In an effort to allow the struggles of the past to serve as lessons for the future—and to avoid re-inventing any wheels while doing so—this history chronicles the trail of federal laws and regulations that led to telecommunications access, sharing tales of extraordinary successes and occasional defeats. It is a tribute to all of the tireless advocates who achieved these victories against all odds. This history primarily focuses on proceedings that took place on the federal level, with occasional references to state and local events that helped to trigger national action.
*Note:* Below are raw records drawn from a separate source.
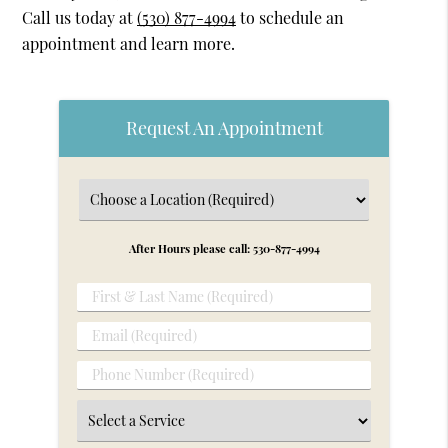
Call us today at
(530) 877-4994
to schedule an
appointment and learn more.
Request An Appointment
After Hours please call: 530-877-4994
First
&
Email
Last
(Required)
Name
Phone
(Required)
Number
Select
(Required)
a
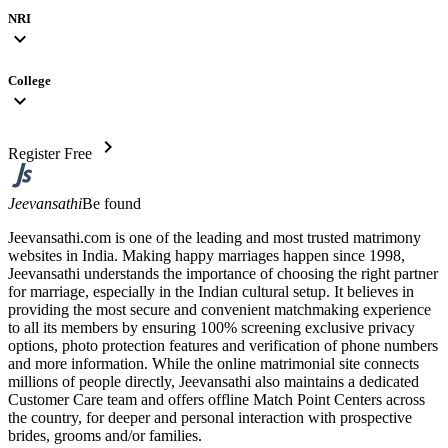
NRI
expand_more
College
expand_more
chevron_right
Register Free
Jeevansathi
Be found
Jeevansathi.com is one of the leading and most trusted matrimony
websites in India. Making happy marriages happen since 1998,
Jeevansathi understands the importance of choosing the right partner
for marriage, especially in the Indian cultural setup. It believes in
providing the most secure and convenient matchmaking experience
to all its members by ensuring 100% screening exclusive privacy
options, photo protection features and verification of phone numbers
and more information. While the online matrimonial site connects
millions of people directly, Jeevansathi also maintains a dedicated
Customer Care team and offers offline Match Point Centers across
the country, for deeper and personal interaction with prospective
brides, grooms and/or families.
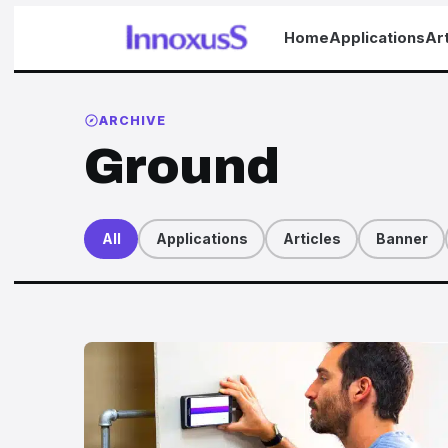
Home
Applications
Art
ARCHIVE
Ground
All
Applications
Articles
Banner
Articles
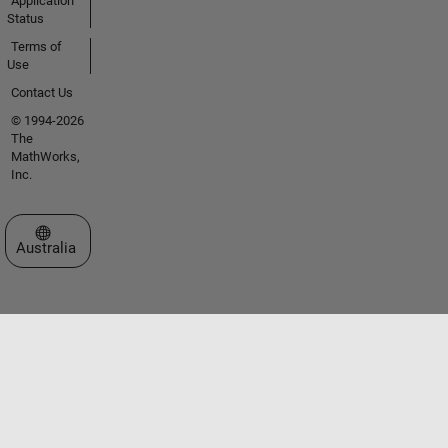
Application
Status
Terms of
Use
Contact Us
© 1994-2026
The
MathWorks,
Inc.
Select a Web Site
Australia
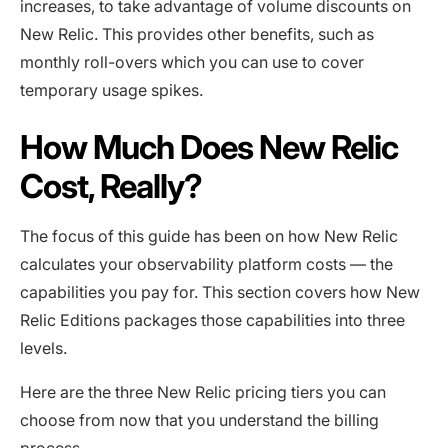
increases, to take advantage of volume discounts on
New Relic. This provides other benefits, such as
monthly roll-overs which you can use to cover
temporary usage spikes.
How Much Does New Relic
Cost, Really?
The focus of this guide has been on how New Relic
calculates your observability platform costs — the
capabilities you pay for. This section covers how New
Relic Editions packages those capabilities into three
levels.
Here are the three New Relic pricing tiers you can
choose from now that you understand the billing
process.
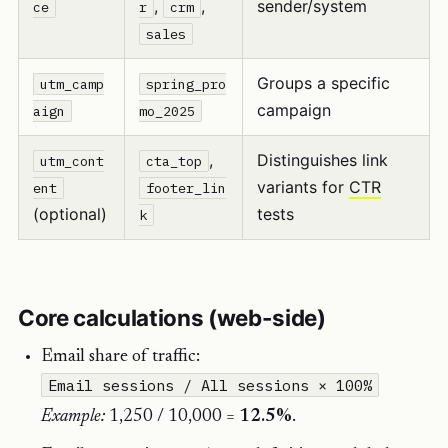
,
,
sender/system
ce
r
crm
sales
Groups a specific
utm_camp
spring_pro
campaign
aign
mo_2025
,
Distinguishes link
utm_cont
cta_top
variants for
CTR
ent
footer_lin
(optional)
tests
k
Core calculations (web-side)
Email share of traffic:
Email sessions / All sessions × 100%
Example:
1,250 / 10,000 =
12.5%
.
But no history on telecommunications access would be complete were it not to recognize the remarkable role that individuals at the grassroots level played in shaping the national disability telecommunications agenda, as well as the countless engineers who poured days and nights into finding accessibility solutions. Although this book recognizes many leaders for their notable contributions, far more in local communities—or even behind the scenes at the national level—were equally important in triggering the national events that played out. Over the years, hundreds, if not thousands, had both the vision of a better future and the willingness to see it through. While the absence of your names in these chapters may be my oversight, it in no way lessens your amazing achievements.
Note
1. Paul Taylor, letter to Michael Djovne, Robert Richardson, and Angela Campbell, September 20, 1989.